Rahmetli Turgut Özal “ben zenginleri severim” demişti. Nedense her iktidara gelen zenginleri seviyor. Elbette zenginleri sevelim ama fakirleri sevmeden ne kâmil bir mümin olmak ve ne de devlet yöneticisi olmak mümkündür. Kendi yakınlarını inanılmaz servet ve güce kavuştururken, açlık sınırındaki kesimi sosyal yardımlarla bağımlı hale getirmek; bir günlük yemek parası kadar, göstermelik zekât dağıtarak kendini rahatlatan zengin Müslümanların tavrından farklı olmasa gerek.
M. Şevket Eygi’nin ifadesiyle “Bugün toplumumuz gırtlağına kadar eğriliğe batmıştır. Kokuşma korkunç boyutlara ulaşmıştır. Ülke, devlet, halk soyulmaktadır. Müslümanların bu gibi pisliklerden, haramlardan kesinlikle uzak durmaları gerekir.”

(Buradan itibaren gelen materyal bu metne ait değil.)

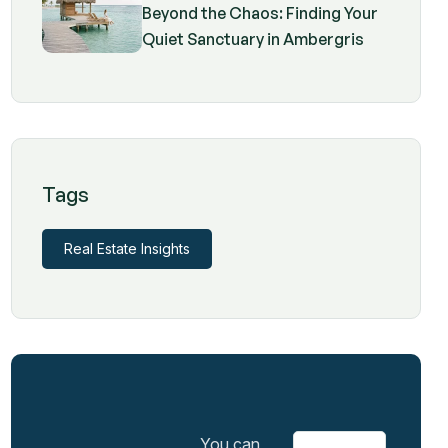
Beyond the Chaos: Finding Your
Quiet Sanctuary in Ambergris
Caye
Tags
Real Estate Insights
You can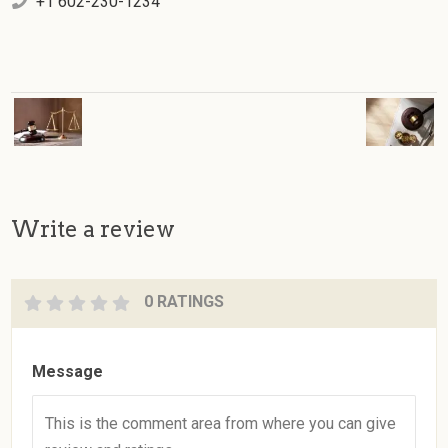
+1 602-230-1234
Write a review
0 RATINGS
Message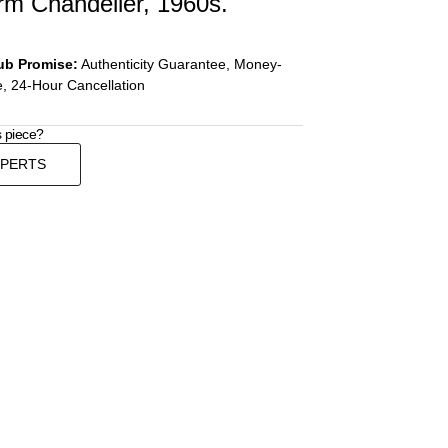
rm Chandelier, 1960s.
ub Promise:
Authenticity Guarantee, Money-
, 24-Hour Cancellation
s piece?
XPERTS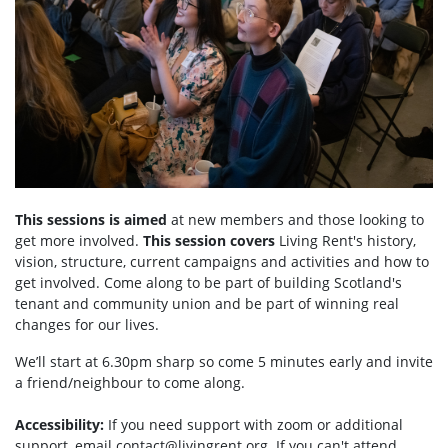
This sessions is aimed
at new members and those looking to
get more involved.
This session covers
Living Rent's history,
vision, structure, current campaigns and activities and how to
get involved. Come along to be part of building Scotland's
tenant and community union and be part of winning real
changes for our lives.
We’ll start at 6.30pm sharp so come 5 minutes early and invite
a friend/neighbour to come along.
Accessibility:
If you need support with zoom or additional
support, email
contact@livingrent.org
. If you can't attend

Zenginleşen Müslüman kendisi güzel ve konforlu bir hayat yaşarken, işçisinin hakkını tam ve gecikmeden vermeli, komşularının ve içinde yaşadığı toplumun hakkını gözetmeli. Böylece toplumda, gelir dağılımı açısından uçurumlar oluşması ve toplumsal çalkantıların, suç oranlarının artışı ve ahlaki zafiyetin artması gibi olumsuzlukları önleme yolunda faydalı olmalıdır. Aksi taktirde Ortaçağda zengin ve asillerin kaleler içinde yaşamaya mecbur olması gibi, kendilerini toplumdan soyutlayıp, kalın duvarlı, özel güvenlik tertibatlı villalara veya sitelere hapsetmek zorunda kalacaklardır.
Helal kazanılmış ve helal yollarda harcanan servetlerde başkalarının gözü olmaz.
Benim için “zengin Müslüman” kazancının önemli bölümünü toplumu ile paylaşabilen insandır.
Estetik ve kültürel gelişimini tamamlamış, milli kültürümüzü uluslararası arenada en güzel şekilde temsil eden, ortak vicdanımızın sesi olmuş, milletten kazandığını milletimizle paylaşan zenginler varsa ve hele de bunlar Müslüman’sa ben de bu kişileri çok severim, çok sayarım.